Inside the cabin of the 2010 Honda Insight you'll find a decent amount of passenger space and seating arrangements for five occupants. However, Cars.com states that the backseat has "three seat belts...but functionally [it's] a two-passenger backseat." Up front, Car and Driver reports that the "cockpit space is generous for two," while Automobile Magazine deems the front seats "simple and comfortable." The back of this 2010 Honda gets cramped in a hurry, though, with Edmunds calling it "considerably tighter than the Toyota's family-sedan-grade rear quarters" and USA Today asserting that "headroom in back is limited." Overall space is "substantially less than in the Prius (85 cubic feet versus 96)," according to reviewers at Car and Driver.
One area where the 2010 Honda Insight clearly outclasses its competitors is in terms of usable cargo space, which is abundant in both trim levels. Cars.com finds that this 2010 Honda "has more cargo space behind its backseat than the Civic Hybrid has in its trunk," while also pointing out that "the rear seats fold...for maximum cargo volume of 31.5 cu. ft." Jalopnik raves that the 2010 Insight is "a remarkably practical vehicle given its overall size and low roofline," while Automobile Magazine reviewers award the Honda Insight a big thumbs-up for its "low and easily accessible" cargo floor.
Reviews read by TheCarConnection.com are somewhat divided when it comes to overall materials quality on this 2010 Honda model. Cars.com feels that "Honda has been ahead of the curve in terms of the quality of its affordable-car interiors" and approves of the "bright gauges and nice, low-gloss surfaces." Taking the other side of the debate are reviewers from Automobile Magazine, who warn that "one of the things you give up at this price point over the Civic Hybrid is the ability to pay extra for leather upholstery," among other things, which they say "you'll be reminded of...every time you run your fingertips over the cheap seat fabric."
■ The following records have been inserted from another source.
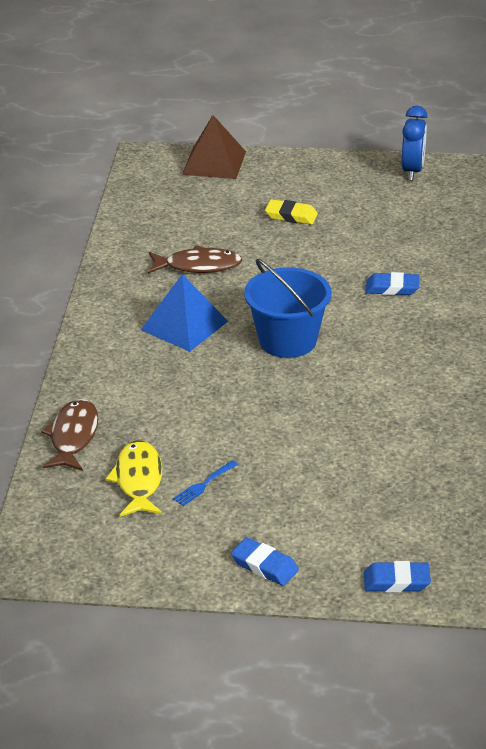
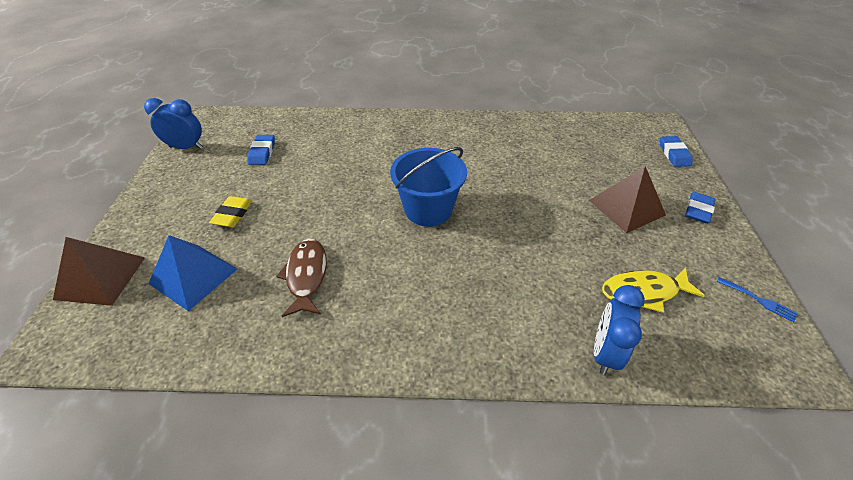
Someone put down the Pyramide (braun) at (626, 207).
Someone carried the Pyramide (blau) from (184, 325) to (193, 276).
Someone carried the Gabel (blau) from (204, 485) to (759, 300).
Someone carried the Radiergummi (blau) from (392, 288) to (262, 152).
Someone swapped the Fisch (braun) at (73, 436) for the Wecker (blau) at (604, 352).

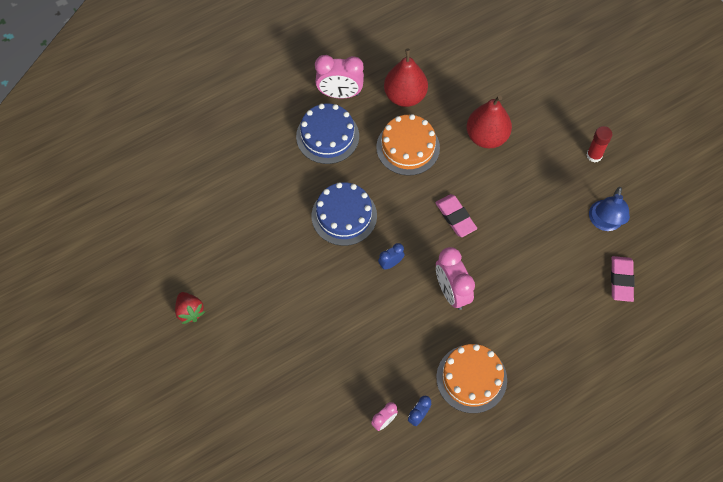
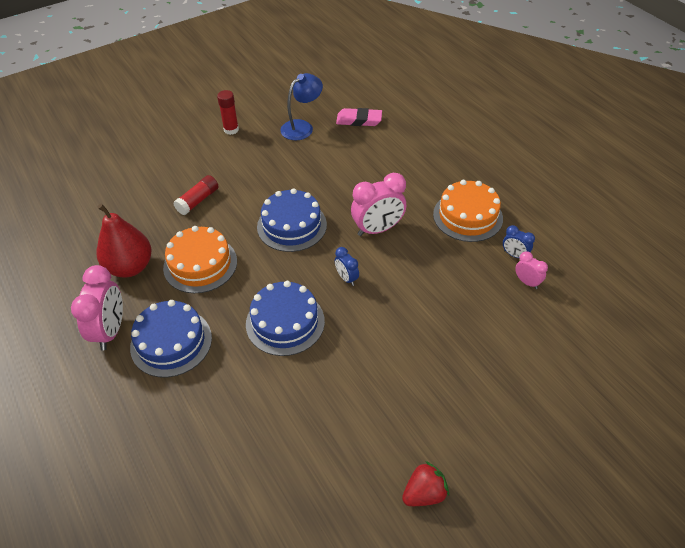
Someone swapped the Radiergummi (rosa) at (455, 217) for the Kuchen (blau) at (292, 225).
Someone swapped the Birne (rot) at (486, 137) for the Klebestift (rot) at (198, 200).
Someone rotated the Lampe (blau) at (604, 222) by 60 degrees counterclockwise.

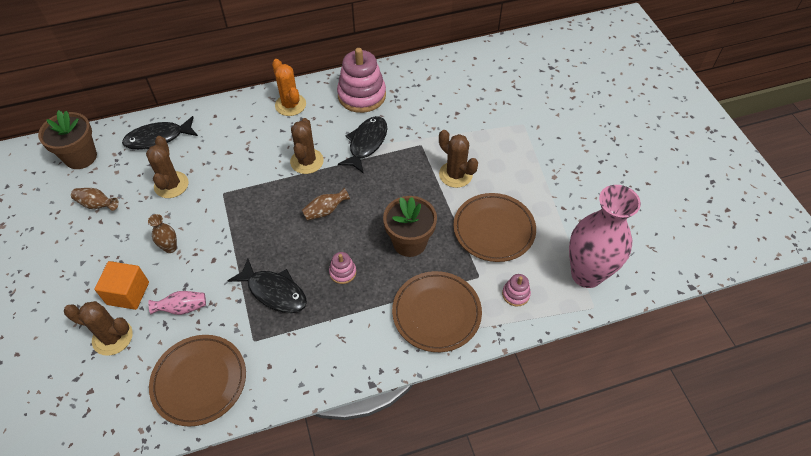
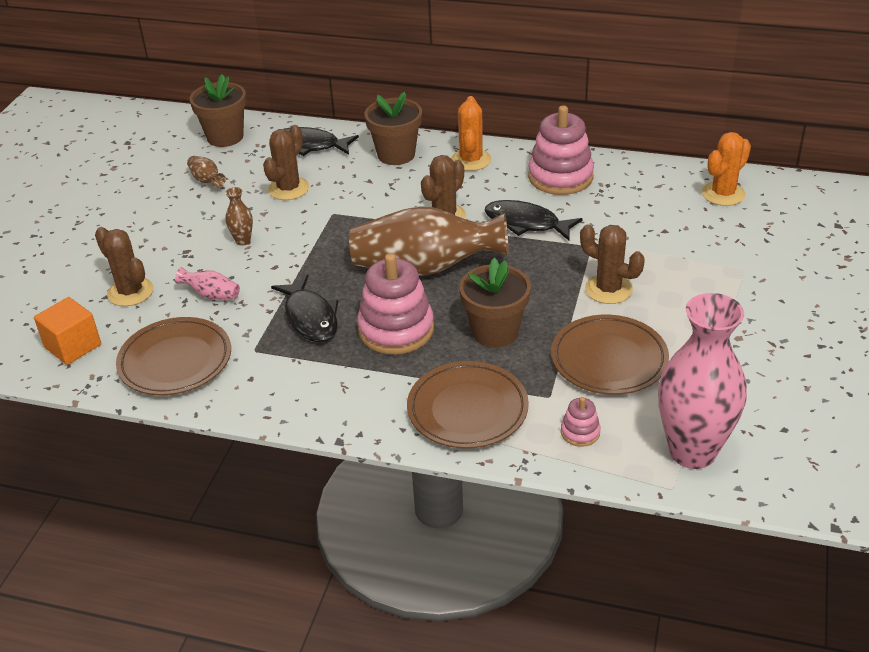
Someone put down the Blumentopf (braun) at (396, 155).
Someone put down the Kaktus (orange) at (723, 194).
Someone carried the Kubus (orange) from (128, 293) to (73, 346).
Someone rotated the Fisch (schwarz) at (366, 143) by 120 degrees counterclockwise.
Someone rotated the Kaktus (braun) at (455, 174) by 45 degrees counterclockwise.
Someone scaled the Vase (braun) at (325, 211) by 2.46.
Someone scaled the Stapelspielzeug (rosa) at (343, 272) by 2.16.

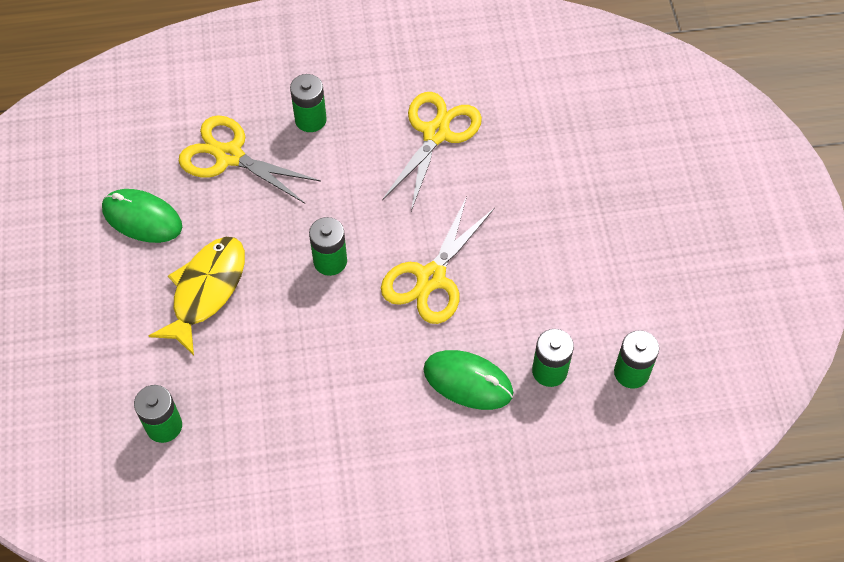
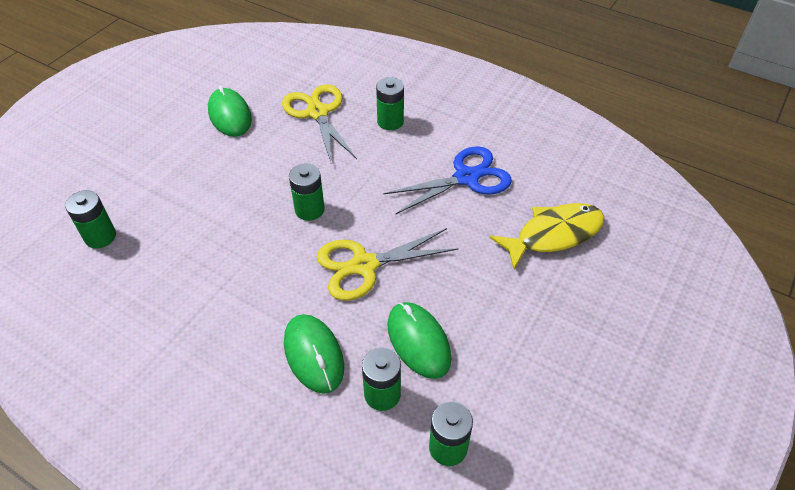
Someone put down the Computermaus (grün) at (418, 341).
Someone carried the Fisch (gelb) from (206, 290) to (554, 235).
Someone repainted the Schere (gelb) at (436, 133), which became the Schere (blau) at (466, 177).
Reviewers are also split over the amount of road noise that makes its way into the cabin of the 2010 Honda Insight. While TheCarConnection.com's editors feel that road noise is suitably suppressed, Edmunds says there is "bothersome road noise at highway speeds." However, Cars.com reviewers point out that the Honda Insight's "cabin noise is admirably low considering affordable, efficient cars often shed noise-abatement measures in order to shave weight and improve mileage."
For a $20,000 car, the 2010 Honda Insight delivers what we’d expect, though the backseats are tight.